__To-do item__
From the first line to the last, reproduce the records below exactly, omitting any picture.

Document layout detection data

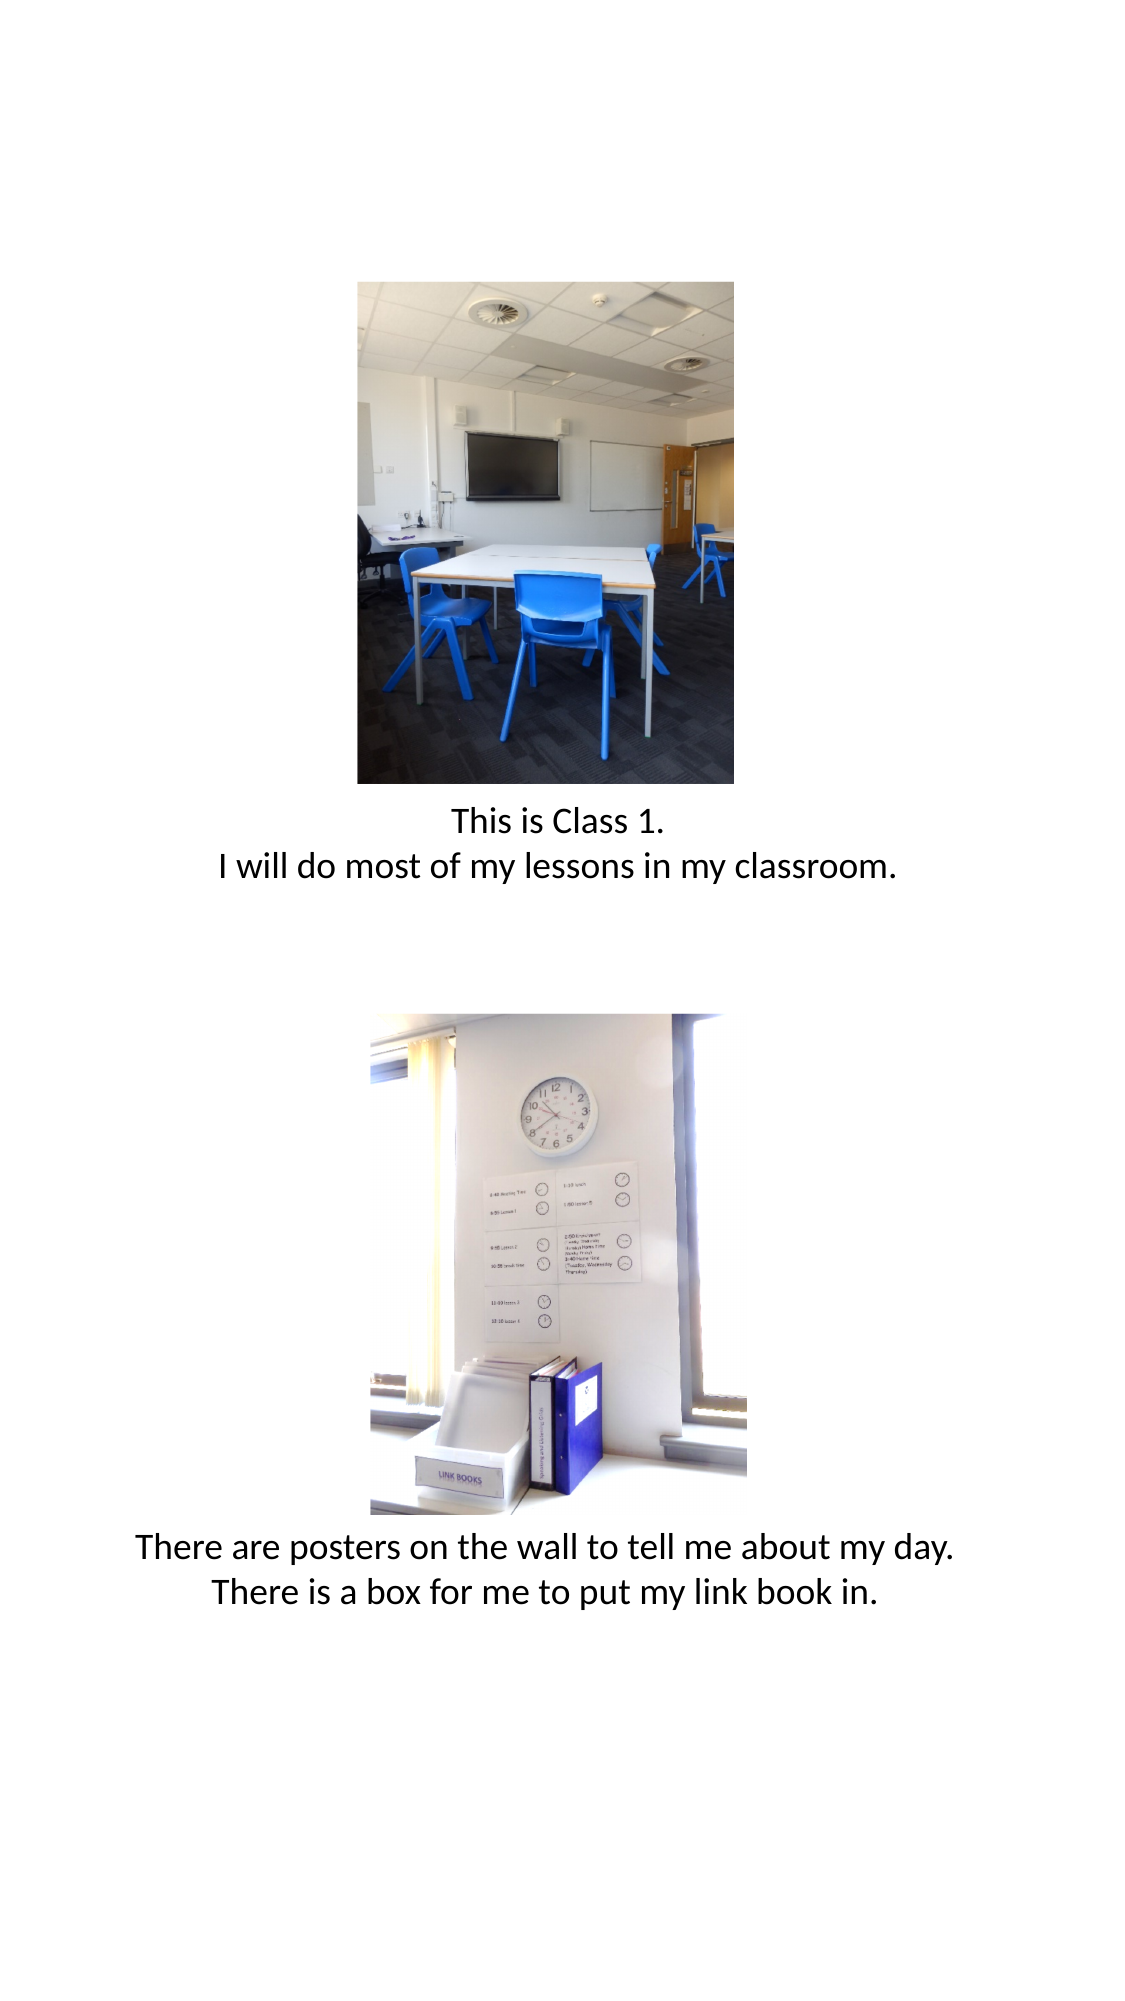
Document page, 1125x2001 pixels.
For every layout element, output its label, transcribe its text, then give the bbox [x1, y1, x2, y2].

picture [294, 282, 797, 783]
text_box There are posters on the wall to tell me about my day. There is a box for me to put my link book in. [61, 1514, 1030, 1620]
text_box This is Class 1. I will do most of my lessons in my classroom. [74, 789, 1043, 894]
picture [307, 1014, 810, 1514]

__Solved exercise__
Document page, 1125x2001 pixels.
For every layout element, output its label, transcribe its text, then give the bbox [x1, y1, x2, y2].

picture [294, 282, 797, 783]
text_box There are posters on the wall to tell me about my day. There is a box for me to put my link book in. [61, 1514, 1030, 1620]
text_box This is Class 1. I will do most of my lessons in my classroom. [74, 789, 1043, 894]
picture [307, 1014, 810, 1514]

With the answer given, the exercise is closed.